* Your assignment *
Give the records again exactly as written. Leave out the pictures.

* Data records *

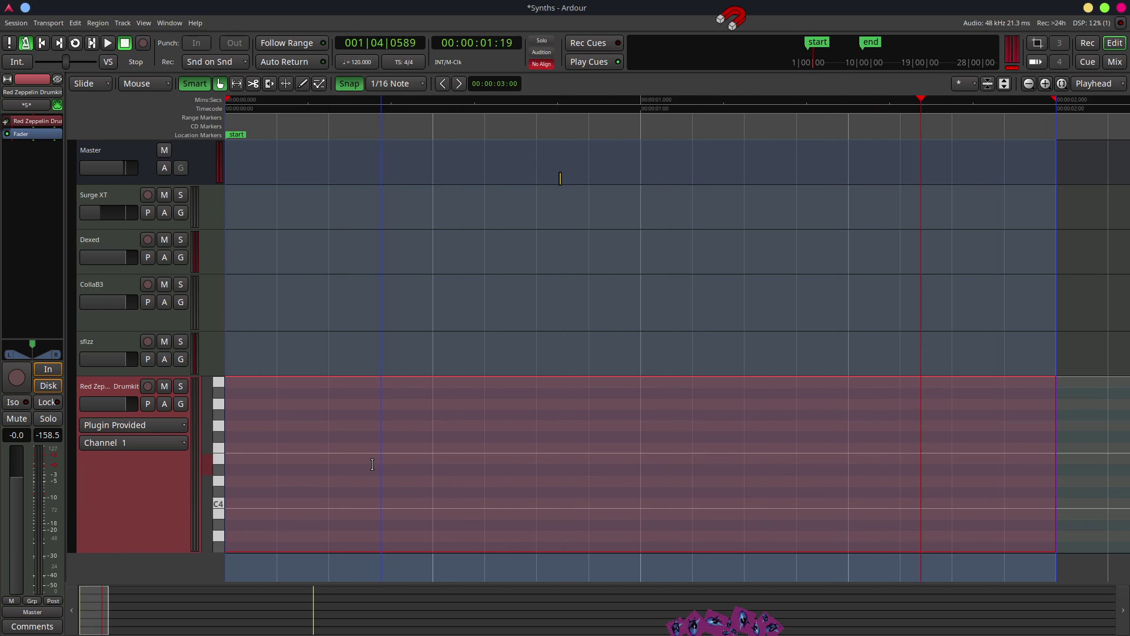
left_click(148, 386)
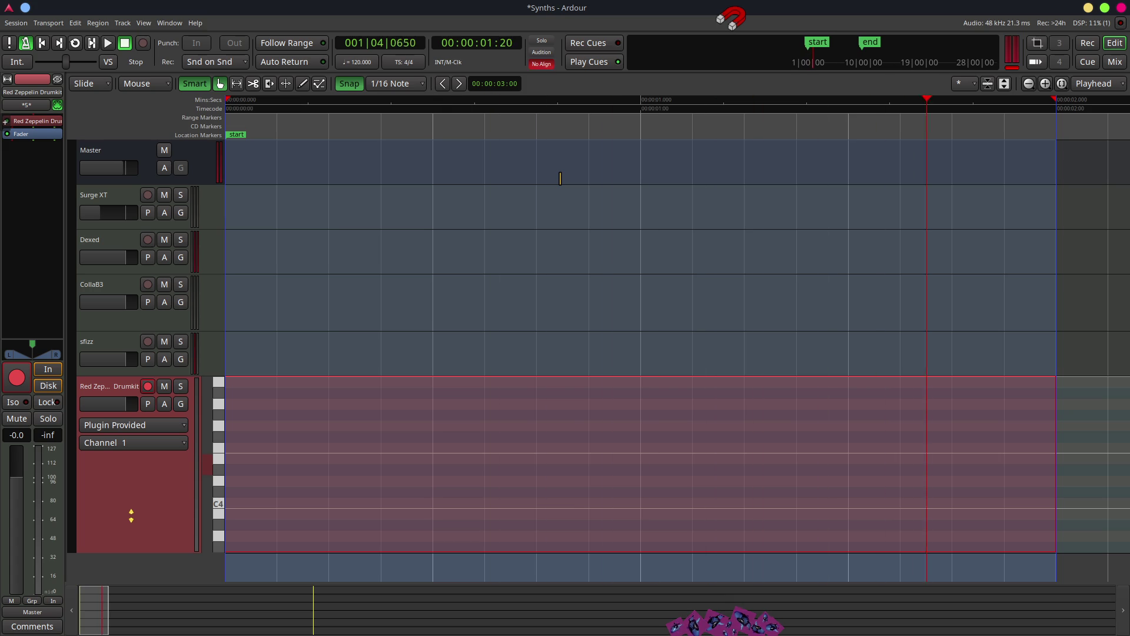
Record a MIDI take over the looped two-second range on the drumkit track, then stop.
key("shift+r")
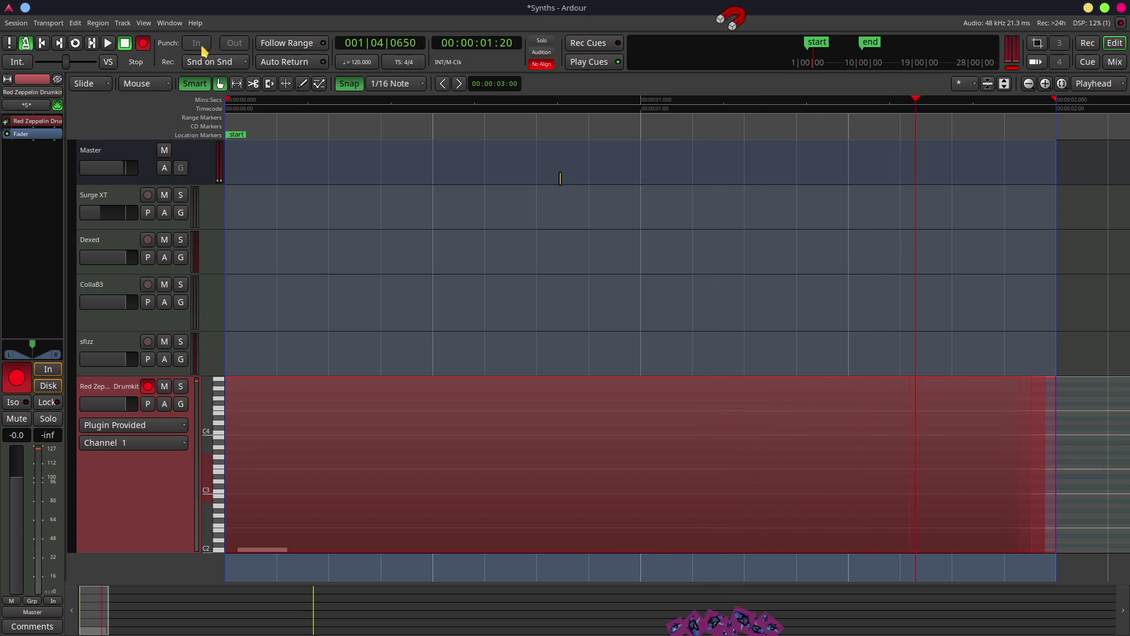
left_click(124, 43)
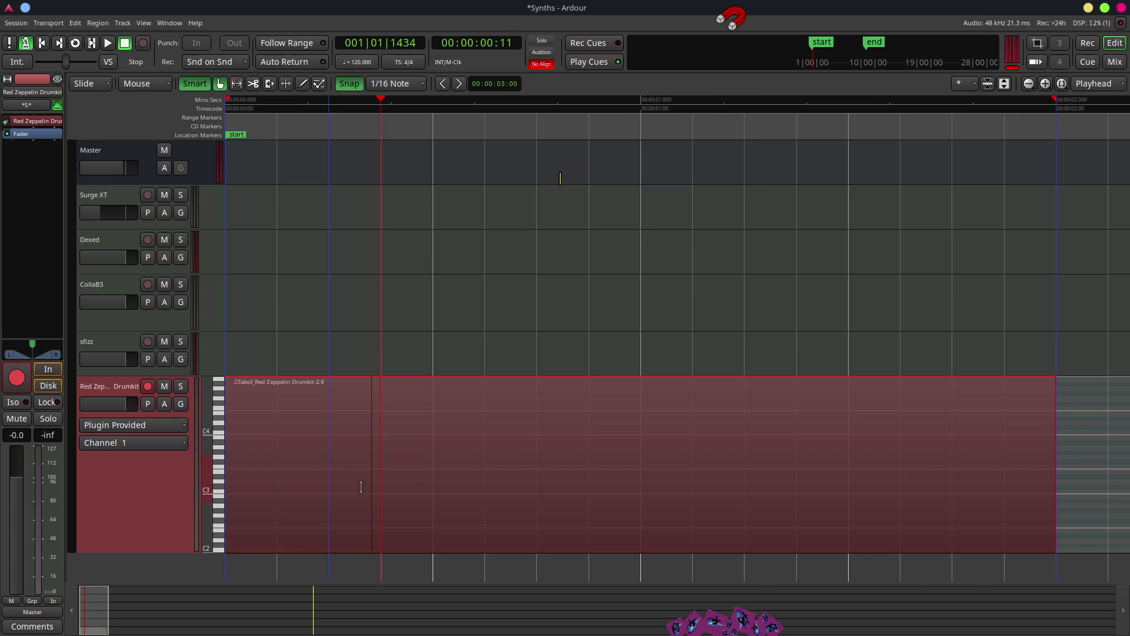
Bounce the recorded range into one region named Consolidated, leaving trigger slot A.
right_click(454, 457)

* Result of the exercise *
left_click(148, 386)
Record a MIDI take over the looped two-second range on the drumkit track, then stop.
key("shift+r")
left_click(124, 43)
Bounce the recorded range into one region named Consolidated, leaving trigger slot A.
right_click(454, 457)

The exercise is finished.